Start of Given information

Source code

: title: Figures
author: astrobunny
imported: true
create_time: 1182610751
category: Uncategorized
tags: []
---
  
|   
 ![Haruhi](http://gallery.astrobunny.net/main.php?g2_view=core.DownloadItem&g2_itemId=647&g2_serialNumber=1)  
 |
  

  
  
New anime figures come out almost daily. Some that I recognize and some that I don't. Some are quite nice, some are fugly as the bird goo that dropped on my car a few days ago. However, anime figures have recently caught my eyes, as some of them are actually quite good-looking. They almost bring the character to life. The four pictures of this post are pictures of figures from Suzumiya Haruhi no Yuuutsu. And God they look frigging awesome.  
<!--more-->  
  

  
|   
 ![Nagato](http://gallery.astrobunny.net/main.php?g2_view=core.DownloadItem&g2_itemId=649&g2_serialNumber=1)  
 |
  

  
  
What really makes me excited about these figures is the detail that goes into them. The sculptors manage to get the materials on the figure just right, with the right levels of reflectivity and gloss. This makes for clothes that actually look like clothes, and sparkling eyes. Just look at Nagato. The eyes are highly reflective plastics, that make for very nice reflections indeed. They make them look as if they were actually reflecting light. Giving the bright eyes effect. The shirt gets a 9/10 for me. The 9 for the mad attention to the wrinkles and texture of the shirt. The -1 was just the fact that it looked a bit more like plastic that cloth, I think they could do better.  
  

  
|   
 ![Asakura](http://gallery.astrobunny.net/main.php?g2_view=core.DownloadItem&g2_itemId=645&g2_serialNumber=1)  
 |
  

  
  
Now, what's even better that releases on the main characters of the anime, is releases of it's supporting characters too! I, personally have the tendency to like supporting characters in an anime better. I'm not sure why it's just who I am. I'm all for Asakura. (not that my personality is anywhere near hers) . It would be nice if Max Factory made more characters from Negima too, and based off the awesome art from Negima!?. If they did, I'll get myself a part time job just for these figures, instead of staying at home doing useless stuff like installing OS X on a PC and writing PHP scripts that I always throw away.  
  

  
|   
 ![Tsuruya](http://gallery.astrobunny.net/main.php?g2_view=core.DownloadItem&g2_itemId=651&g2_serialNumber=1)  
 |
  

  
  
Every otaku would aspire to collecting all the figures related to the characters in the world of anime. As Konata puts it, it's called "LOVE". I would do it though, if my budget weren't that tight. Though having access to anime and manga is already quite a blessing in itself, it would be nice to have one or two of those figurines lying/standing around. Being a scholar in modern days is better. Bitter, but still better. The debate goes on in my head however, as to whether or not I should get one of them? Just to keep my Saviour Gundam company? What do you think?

End of Given information

Pick out the lines above containing the word "astrobunny", then copy them.

◆ Response area
author: astrobunny
 ![Haruhi](http://gallery.astrobunny.net/main.php?g2_view=core.DownloadItem&g2_itemId=647&g2_serialNumber=1)  
 ![Nagato](http://gallery.astrobunny.net/main.php?g2_view=core.DownloadItem&g2_itemId=649&g2_serialNumber=1)  
 ![Asakura](http://gallery.astrobunny.net/main.php?g2_view=core.DownloadItem&g2_itemId=645&g2_serialNumber=1)  
 ![Tsuruya](http://gallery.astrobunny.net/main.php?g2_view=core.DownloadItem&g2_itemId=651&g2_serialNumber=1)  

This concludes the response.